A full document record is shown in the following SQL statement which joins all of the tables together.

In [None]:
%%sql -grid
SELECT C.CUSTOMERID AS CUSTID, 
       CI.FIRSTNAME, CI.LASTNAME, CI.BIRTHDATE,
       CC.CITY, CC.ZIPCODE, CC.EMAIL, CC.PHONE, CC.STREET, CC.STATE,
       CP.CARD_TYPE, CP.CARD_NO
FROM MONGO_ONPREM.CUSTOMER C, MONGO_ONPREM.CUSTOMER_CONTACT CC, 
     MONGO_ONPREM.CUSTOMER_IDENTITY CI, MONGO_ONPREM.CUSTOMER_PAYMENT CP
WHERE  CC.CUSTOMER_ID = C."_ID" AND
       CI.CUSTOMER_ID = C."_ID" AND
       CP.CUSTOMER_ID = C."_ID"
FETCH FIRST 3 ROWS ONLY

## Querying All Virtualized Data
### What are the names of the customers in Ohio, who bought the most during the highest trading day of the year.

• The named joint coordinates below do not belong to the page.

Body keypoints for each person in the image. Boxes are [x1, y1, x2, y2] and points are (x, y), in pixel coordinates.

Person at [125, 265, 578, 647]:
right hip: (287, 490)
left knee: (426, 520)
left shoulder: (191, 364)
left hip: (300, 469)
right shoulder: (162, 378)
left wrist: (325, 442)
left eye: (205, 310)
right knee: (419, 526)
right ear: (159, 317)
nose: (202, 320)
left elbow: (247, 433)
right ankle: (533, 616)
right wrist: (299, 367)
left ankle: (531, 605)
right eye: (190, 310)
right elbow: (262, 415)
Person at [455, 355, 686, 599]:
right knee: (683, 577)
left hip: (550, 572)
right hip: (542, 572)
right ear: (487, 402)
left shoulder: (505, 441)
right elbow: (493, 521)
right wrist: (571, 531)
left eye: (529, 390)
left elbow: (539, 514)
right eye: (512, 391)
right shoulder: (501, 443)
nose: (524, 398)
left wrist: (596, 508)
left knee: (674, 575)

**AWS Db2, Azure Db2 & Postgres, VMware MongoDB, CP4D Db2Wh, VMware Informix**

In [None]:
%%sql
WITH MAX_VOLUME(AMOUNT) AS (
  SELECT MAX(VOLUME) FROM FOLDING.STOCK_HISTORY
    WHERE SYMBOL = 'DJIA'
),
HIGHDATE(TX_DATE) AS (
  SELECT TX_DATE FROM FOLDING.STOCK_HISTORY, MAX_VOLUME M
    WHERE SYMBOL = 'DJIA' AND VOLUME = M.AMOUNT
),
CUSTOMERS_IN_OHIO(CUSTID) AS (
  SELECT C.CUSTID FROM TRADING.CUSTOMERS C 
    WHERE C.STATE = 'OH'
),
TOTAL_BUY(CUSTID,TOTAL) AS (
  SELECT C.CUSTID, SUM(SH.QUANTITY * SH.PRICE) 

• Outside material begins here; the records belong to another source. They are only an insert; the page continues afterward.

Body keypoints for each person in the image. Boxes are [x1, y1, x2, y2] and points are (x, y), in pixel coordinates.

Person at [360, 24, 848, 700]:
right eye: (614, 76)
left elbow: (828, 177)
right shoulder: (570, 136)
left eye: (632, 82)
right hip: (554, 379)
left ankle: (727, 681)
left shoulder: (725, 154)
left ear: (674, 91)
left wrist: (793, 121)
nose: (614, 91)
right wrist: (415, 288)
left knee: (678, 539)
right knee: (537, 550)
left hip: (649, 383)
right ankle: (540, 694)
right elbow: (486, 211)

    FROM CUSTOMERS_IN_OHIO C, FOLDING.STOCK_TRANSACTIONS_DV SH, HIGHDATE HD
  WHERE SH.CUSTID = C.CUSTID AND
        SH.TX_DATE = HD.TX_DATE AND 
        QUANTITY > 0 
  GROUP BY C.CUSTID
)
SELECT LASTNAME, T.TOTAL 
  FROM TRADING.CUSTOMERS C, TOTAL_BUY T
WHERE C.CUSTID = T.CUSTID
ORDER BY TOTAL DESC
FETCH FIRST 5 ROWS ONLY